= Helen Johnson Houghton =

British racehorse trainer

Helen Marjorie Johnson Houghton (née Walwyn; 8 November 1910 – 4 December 2012) was a British racehorse trainer. She was the first woman to train a Classic flat races winner. Her horse Gilles de Retz won the 2,000 Guineas in 1956, but her name did not appear in the record books as the Jockey Club did not recognise women trainers at that time and the horse ran under the name of her assistant, Charles Jerdein, instead. She was one of the first three women to be elected as a member of the Jockey Club in December 1977, alongside Priscilla Hastings and Ruth Wood (née Primrose), Countess of Halifax.

==Early life==
She was born in Wrexham, the twin sister of Fulke Walwyn, later also a horse trainer. Her father, Colonel Fulke Walwyn, was an officer in the Royal Welch Fusiliers, and Master of the Monmouth Hounds from 1922 to 1931. Her mother died when Helen and Fulke were still young. She was educated at home. After her father married one of their governesses, she lived with an aunt in Cheshire. Their cousin Peter Walwyn was also a racehorse trainer.

She married Gordon Johnson Houghton in 1937.

==Training career==
Alongside her husband, she trained horses in Cheshire. Her husband served with the Cheshire Yeomanry in the Second World War. The couple bought the Woodway stable near Blewbury from trainer Francis Cobb in 1945, and moved to Berkshire (now Oxfordshire).

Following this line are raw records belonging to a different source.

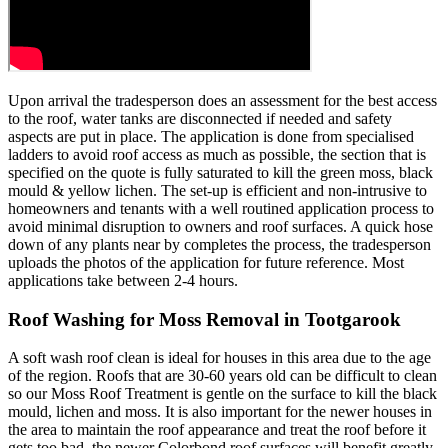
Upon arrival the tradesperson does an assessment for the best access
to the roof, water tanks are disconnected if needed and safety
aspects are put in place. The application is done from specialised
ladders to avoid roof access as much as possible, the section that is
specified on the quote is fully saturated to kill the green moss, black
mould & yellow lichen. The set-up is efficient and non-intrusive to
homeowners and tenants with a well routined application process to
avoid minimal disruption to owners and roof surfaces. A quick hose
down of any plants near by completes the process, the tradesperson
uploads the photos of the application for future reference. Most
applications take between 2-4 hours.
Roof Washing for Moss Removal in Tootgarook
A soft wash roof clean is ideal for houses in this area due to the age
of the region. Roofs that are 30-60 years old can be difficult to clean
so our Moss Roof Treatment is gentle on the surface to kill the black
mould, lichen and moss. It is also important for the newer houses in
the area to maintain the roof appearance and treat the roof before it
gets too bad, the newer Colorbond roof surfaces will benefit greatly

She took over the running of the Woodway stable after her husband was killed in a hunting accident in 1952. The Jockey Club refused to issue training licences to women until Florence Nagle won a court case in 1966, and so the licence was held by a series of male assistants. While she continued to train the horses, the licence was officially held by Colonel Dick Poole, then Charles Jerdein, then her cousin Peter Walwyn, before her son Fulke Johnson Houghton took over in 1961. Her achievements were belatedly recognised by the Jockey Club in December 1977, when she was one of the first three women to be elected as a member, alongside Priscilla Hastings and Ruth Wood (née Primrose), Countess of Halifax.

Her horse Gilles de Retz won the 2,000 Guineas in 1956 under Charles Jerdein's name, at odds of 50–1.

Other successful horses included
- Ribocco, who won the Irish Derby Stakes and St. Leger Stakes in 1967, and Ribero, who did the same in 1968
- Habitat, who the Lockinge Stakes and the Wills Mile in England and then the Prix Quincey and the Prix du Moulin in France in 1969
- Rose Bowl, who won the Queen Elizabeth II Stakes in 1975 and 1976
- Ile de Bourbon, who won the King George VI and Queen Elizabeth Stakes in July 1978
- Double Form, who won the Temple Stakes, King's Stand Stakes and Haydock Sprint Cup in England and the Prix de l'Abbaye in France in 1979

The licence has been held by her granddaughter Eve Johnson Houghton since January 2007.

Helen Johnson Houghton's achievements were belatedly recognised by the Jockey Club when she was one of the first women to be elected as a member in 1977.

She was survived by her son and daughter.